* [WORK REQUEST]: Scan the entries below, and for each line that includes the word "Right", make a copy.

* [GIVEN INFORMATION]:
================================

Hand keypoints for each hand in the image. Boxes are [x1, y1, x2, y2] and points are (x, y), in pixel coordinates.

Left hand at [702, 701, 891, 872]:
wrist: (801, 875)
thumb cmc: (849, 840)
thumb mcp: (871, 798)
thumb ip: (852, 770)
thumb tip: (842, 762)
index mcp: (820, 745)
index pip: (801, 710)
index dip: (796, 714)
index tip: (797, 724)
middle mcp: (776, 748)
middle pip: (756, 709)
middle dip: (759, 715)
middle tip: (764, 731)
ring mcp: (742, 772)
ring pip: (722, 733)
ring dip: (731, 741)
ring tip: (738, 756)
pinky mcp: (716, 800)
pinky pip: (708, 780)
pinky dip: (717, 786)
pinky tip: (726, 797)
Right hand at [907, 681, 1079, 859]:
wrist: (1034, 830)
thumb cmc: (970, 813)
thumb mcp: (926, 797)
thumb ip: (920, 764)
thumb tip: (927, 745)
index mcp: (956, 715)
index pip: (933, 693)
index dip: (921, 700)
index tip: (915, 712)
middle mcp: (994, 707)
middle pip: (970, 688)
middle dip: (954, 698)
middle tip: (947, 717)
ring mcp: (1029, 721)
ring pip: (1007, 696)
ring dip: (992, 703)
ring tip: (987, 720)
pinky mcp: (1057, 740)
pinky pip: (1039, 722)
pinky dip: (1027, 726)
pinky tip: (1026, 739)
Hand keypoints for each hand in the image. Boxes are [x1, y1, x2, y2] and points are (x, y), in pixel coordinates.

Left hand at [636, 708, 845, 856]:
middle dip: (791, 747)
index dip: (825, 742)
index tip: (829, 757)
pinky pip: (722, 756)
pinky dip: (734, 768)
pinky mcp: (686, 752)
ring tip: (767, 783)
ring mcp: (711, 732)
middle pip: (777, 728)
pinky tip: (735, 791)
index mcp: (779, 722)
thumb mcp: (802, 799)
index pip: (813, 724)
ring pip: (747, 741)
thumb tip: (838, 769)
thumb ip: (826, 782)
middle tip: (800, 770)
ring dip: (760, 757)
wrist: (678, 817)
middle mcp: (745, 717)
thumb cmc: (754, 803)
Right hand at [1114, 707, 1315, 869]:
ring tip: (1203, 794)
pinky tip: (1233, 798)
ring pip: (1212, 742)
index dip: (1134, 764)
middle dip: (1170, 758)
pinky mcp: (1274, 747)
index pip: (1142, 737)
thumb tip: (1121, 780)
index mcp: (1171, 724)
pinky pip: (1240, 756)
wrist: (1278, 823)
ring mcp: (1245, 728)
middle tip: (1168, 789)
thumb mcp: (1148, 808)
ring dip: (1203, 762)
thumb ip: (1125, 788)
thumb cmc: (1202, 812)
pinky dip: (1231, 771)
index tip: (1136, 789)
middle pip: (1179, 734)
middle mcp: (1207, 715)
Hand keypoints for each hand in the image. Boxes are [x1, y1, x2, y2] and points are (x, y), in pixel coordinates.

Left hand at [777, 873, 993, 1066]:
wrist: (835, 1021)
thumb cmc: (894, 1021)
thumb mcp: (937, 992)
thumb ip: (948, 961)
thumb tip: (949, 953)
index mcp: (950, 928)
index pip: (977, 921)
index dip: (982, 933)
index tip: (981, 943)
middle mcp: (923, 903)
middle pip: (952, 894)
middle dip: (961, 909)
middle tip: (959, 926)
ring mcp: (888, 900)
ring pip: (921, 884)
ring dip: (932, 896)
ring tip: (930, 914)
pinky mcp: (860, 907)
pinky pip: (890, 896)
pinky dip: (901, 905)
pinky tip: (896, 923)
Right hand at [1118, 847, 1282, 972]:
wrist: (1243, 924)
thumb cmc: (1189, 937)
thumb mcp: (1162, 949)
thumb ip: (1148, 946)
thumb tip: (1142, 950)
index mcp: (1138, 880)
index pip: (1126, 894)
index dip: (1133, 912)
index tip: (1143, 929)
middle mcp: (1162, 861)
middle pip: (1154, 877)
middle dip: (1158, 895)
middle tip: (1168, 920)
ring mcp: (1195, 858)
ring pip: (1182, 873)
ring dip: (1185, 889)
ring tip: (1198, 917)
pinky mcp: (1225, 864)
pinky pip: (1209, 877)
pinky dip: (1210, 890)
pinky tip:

================================

* [ANSWER TO THE PROBLEM]:
Right hand at [907, 681, 1079, 859]:
Right hand at [1114, 707, 1315, 869]:
Right hand at [1118, 847, 1282, 972]:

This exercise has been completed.